Democratise health system through public engagement
Whenever a horrific incident involving a grievous failure of health services erupts in public controversy, or when international comparisons are published placing India embarrassingly low in health and other social development indicators, media commentators question why health is not a policy priority in the country.
K Srinath Reddy President, Public Health Foundation of India
Whenever a horrific incident involving a grievous failure of health services erupts in public controversy, or when international comparisons are published placing India embarrassingly low in health and other social development indicators, media commentators question why health is not a policy priority in the country. Public health officials and advocates offer many apologetic explanations for the low profile of health in the policy debates around India’s development. Politicians are more straight forward in their reply: “Health is not a loudly-voiced priority in people’s demands that we feel compelled to respond to.” They are right. In the many priorities of daily living, issues such as water, electricity, food prices, livelihoods, roads, transport and crime take precedence. Health is not an emotive electoral issue.
There are several reasons why health does not feature high on public demands. First, the obvious relationship between the social determinants such as water, sanitation, nutrition, air pollution and health, or the more abstract links of health to poverty, education, gender and social status, are not widely appreciated by public. Second, breakdown of health is perceived as an individual’s personal issue. Third, dissatisfaction with the quality/cost of healthcare is usually articulated as a grievance against the individual provider or healthcare facility rather than as a protest against an ill-resourced, inefficient and inequitable system. Fourth, when system-level faults are recognised, an aggrieved individual feels helpless in waging a lonely war.

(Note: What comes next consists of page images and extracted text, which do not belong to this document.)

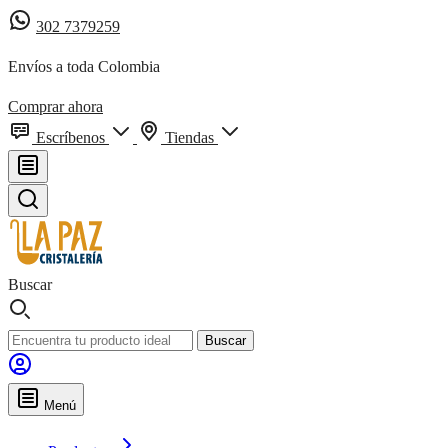
302 7379259
Envíos a toda Colombia
Comprar ahora
Escríbenos
Tiendas
Buscar
Buscar
Menú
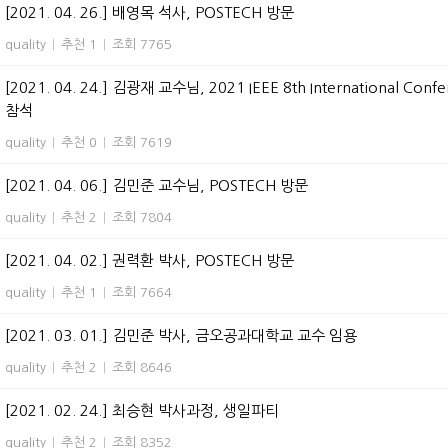
[2021. 04. 26.] 배영목 석사, POSTECH 방문
quality
|
추천 1
|
조회 7765
[2021. 04. 24.] 김광재 교수님, 2021 IEEE 8th International Confere
참석
quality
|
추천 0
|
조회 7619
[2021. 04. 06.] 김민준 교수님, POSTECH 방문
quality
|
추천 2
|
조회 7804
[2021. 04. 02.] 권력환 박사, POSTECH 방문
quality
|
추천 1
|
조회 7664
[2021. 03. 01.] 김민준 박사, 금오공과대학교 교수 임용
quality
|
추천 2
|
조회 8646
[2021. 02. 24.] 최승현 박사과정, 생일파티
quality
|
추천 2
|
조회 8352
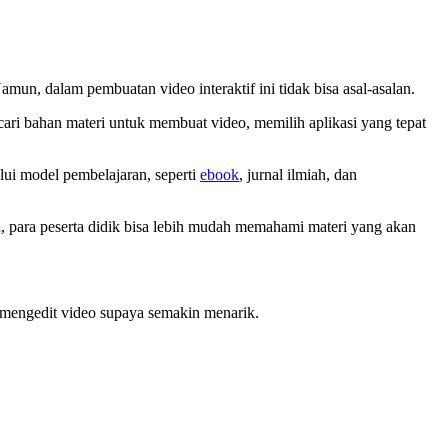
mun, dalam pembuatan video interaktif ini tidak bisa asal-asalan.
cari bahan materi untuk membuat video, memilih aplikasi yang tepat
ui model pembelajaran, seperti
ebook
, jurnal ilmiah, dan
tu, para peserta didik bisa lebih mudah memahami materi yang akan
u mengedit video supaya semakin menarik.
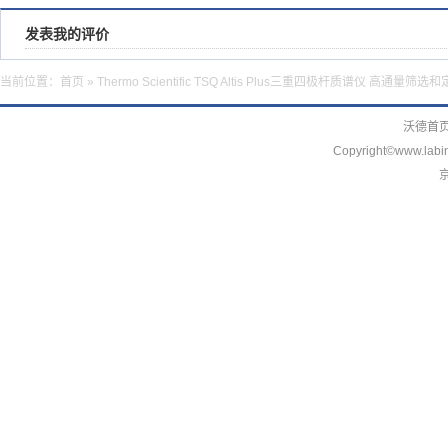
发表我的评价
当前位置：
首页
» Thermo Scientific TSQ Altis Plus三重四极杆质谱仪 高通量筛选
沃德首
Copyright©www.labin
京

It is true that electoral success has occasionally greeted initiatives such as the introduction of Aarogyasri healthcare financing scheme and the 108 emergency ambulances in Andhra Pradesh, as acknowledged by a re-elected chief minister. These have been replicated in several states since. However, in-depth engagement of legislators and parliamentarians in health policy debates does not occur at the level or frequency needed, nor are they held accountable for poor health indicators in their constituencies. The public is greatly distanced from policy making and has no visibility of programme performance.
How can we change this? The answer lies in democratisation of our health system through regular public engagement with priority setting in health policy, implementation of health programmes and monitoring of outcomes. Well-informed and actively-engaged communities can articulate their demands with greater clarity, call for higher investment in health and demand better returns from that investment as gauged by their lived experience. They will also hold their elected representatives accountable for the availability, cost and quality of health services in their region.
Global experience provides excellent examples of such community engagement. Following the enactment of right to health in Brazilian Constitution of 1988, health councils were set up at municipal, regional and federal levels. Over 5,200 municipal health councils have community representatives reviewing health plans monthly. In Thailand, a National Health Assembly is convened annually with representatives from government, professional groups and civil society. The assembly debates on health issues and sets an action agenda through consensus.
In India, too, evidence of impactful community monitoring health programmes is available in Maharashtra, where civil society organisations have energised and assisted some community groups. However, what is needed is a systematic government-initiated programme engaging a wide cross-section of people and organisations. The best features of the Brazilian and Thai models can be combined as contextually appropriate. This can start at the state-level, initiated by some progressive state governments opening doors to participatory health governance. Political parties, too, should consider making progress in constituency-level, or at least district-level health indicators a part of the performance appraisal of their parliamentarians and legislators. Any takers?